In questi luoghi le persone vengono contenute, compensate, e successivamente rimandate da dove vengono, perché la fase acuta è passata e non si avviano percorsi di cura, o indirizzate verso percorsi terapeutici che si svolgeranno altrove. In ogni caso dunque luoghi dove si dovrebbe sostare per un breve periodo, al massimo per 30 giorni, ma dove le persone spesso sono detenute assai più a lungo, in un contesto esclusivamente contenitivo, del tutto inadatto alla cura, ma dal quale senza cure non è facile uscire. E non sono pochi i reparti come il Sestante in Italia. Certo più piccoli, spesso in condizioni materiali migliori, ma tutti rischiano di svolgere la stessa funzione. Il luogo per contenere le forme più acute del disagio mentale. Non un luogo di cura, ma di alternativa alla cura. Perché, e questo è un punto fondamentale, in carcere la presenza del disagio psichico non ha paragoni rispetto al fuori.

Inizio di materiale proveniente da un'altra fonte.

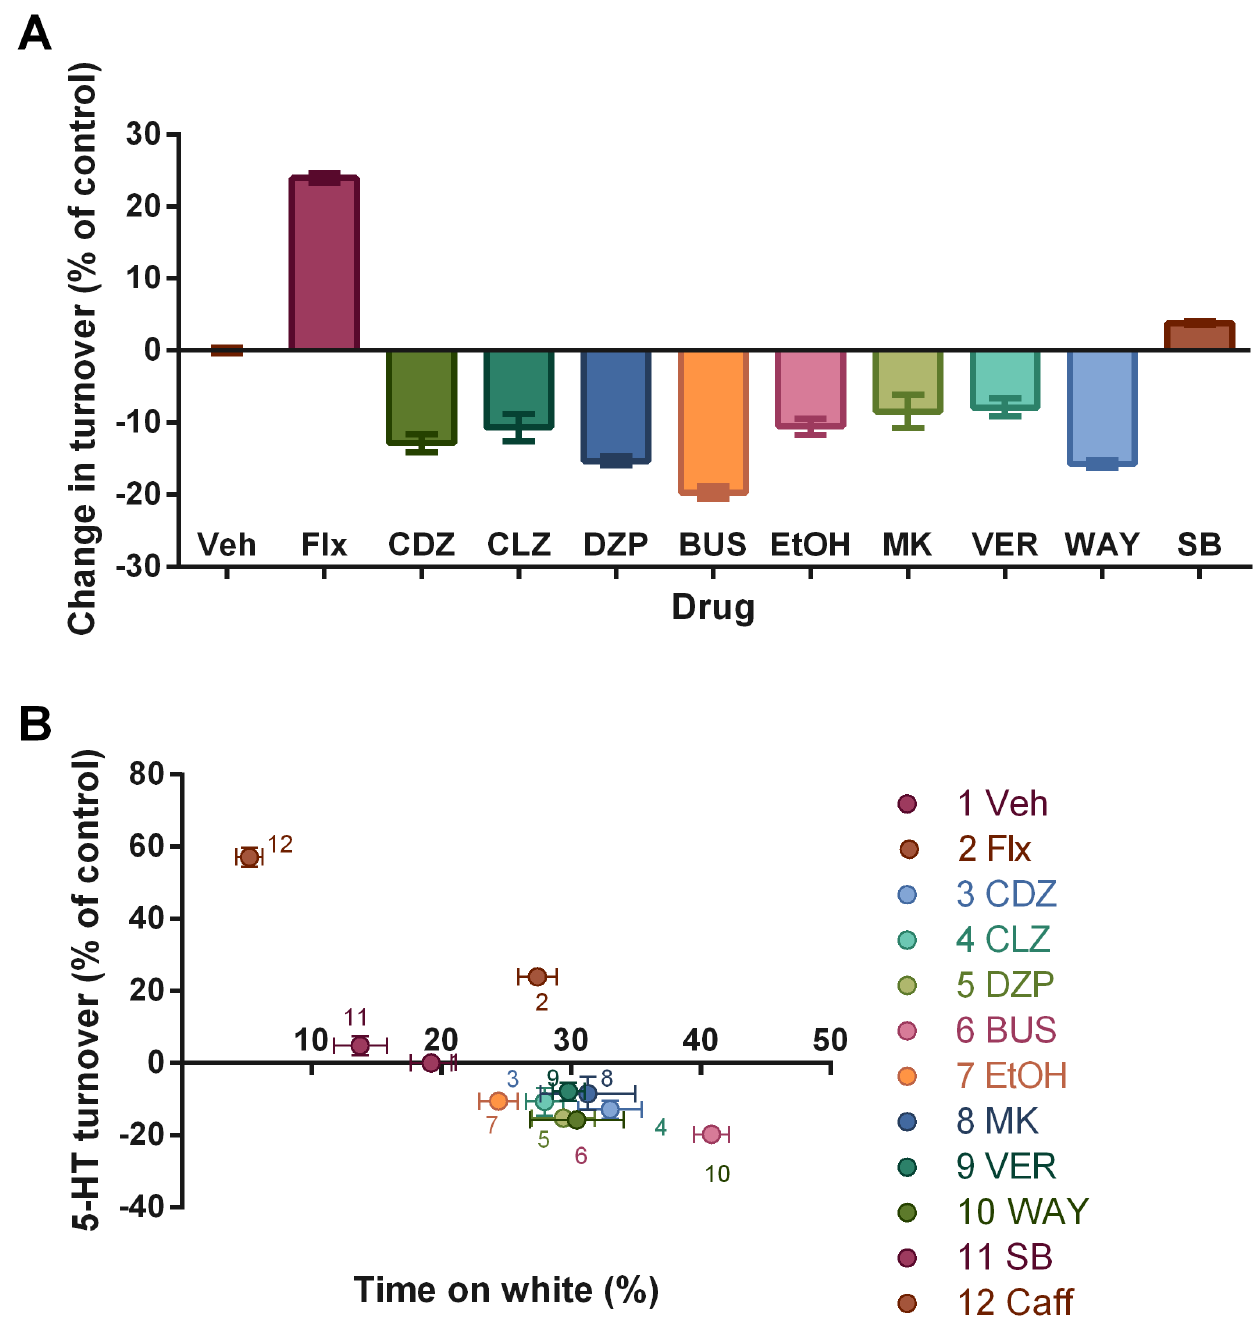
Figure 4. Drugs which cluster on the ’anxiolytic’ group decrease 5-HT turnover in the brain. (A) Turnover rates, as measured by 5-HIAA:5- HT ratios, normalized to the values of vehicle-treated animals, for the following drugs: fluoxetine (FLX; chronic treatment with 10 mg/kg); chlordiazepoxide (CDZ; 0.02 mg/kg); clonazepam (CLZ; 0.05 mg/kg); diazepam (DZP; 1.25 mg/kg); buspirone (BUS; 50 mg/kg); ethanol (EtOH, 2.5%); dizocilpine (MK; 0.005 mg/kg); verapamil (VER; 5 mg/kg); WAY 100,635 (WAY; 0.03 mg/kg); and SB 224,289 (SB; 2.5 mg/kg). Asterisks mark statistically significant differences in relation to vehicle-treated animals (F 10, 43 =45.99, p , 0.0001, one-way ANOVA followed by Dunnett’s Multiple Comparison test). Bars represent mean (B) Correlation between turnover rates ( Y -axis) and time spent in the white compartment ( X -axis) for vehicle- and drug- treated animals ( n =4 for each point). Points represent means and error bars represent standard errors. A negative correlation is found between the decrease in serotonin turnover and the increase in time on white produced by a drug (r 2 =0.5688, p=0.0073). doi:10.1371/journal.pone.0103943.g004 temperature (28 u C) and a pH of 7.0–8.0. Lighting was provided by Drugs fluorescent lamps in a cycle of 14–10 hours (LD), according to the Anhydrous caffeine was bought from Quimis (Diadema/SP, standards of zebrafish care [64]. Brazil). PACPX, DPCPX, ZM 241385 and DMPX were bought from Research Biochemicals International (Natick/MA, USA).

Secondo i nostri dati più recenti, relativi alle 85 visite che abbiamo fatto da settembre 2020 ad oggi, il 39,6% dei detenuti è in terapia psichiatrica. A fronte di questo dato esorbitante, sempre dalle nostre rilevazioni, risulta che in media, per ogni 100 detenuti, ci sono in tutto solo 8,1 ore ore di presenza settimanale degli psichiatri. Credo che questi numeri parlino da soli. Il disagio, e la domanda di cura, sono enormi, le risorse per la cura del tutto inadeguate e, in quella comunità “compressa” e difficile che è il carcere, questo si traduce subito in problemi di ordine e sicurezza. Problemi che reparti come il Sestante sono chiamati a risolvere. Perché, se il Sestante era l’alternativa alla cura, la cura è l’alternativa al Sestante.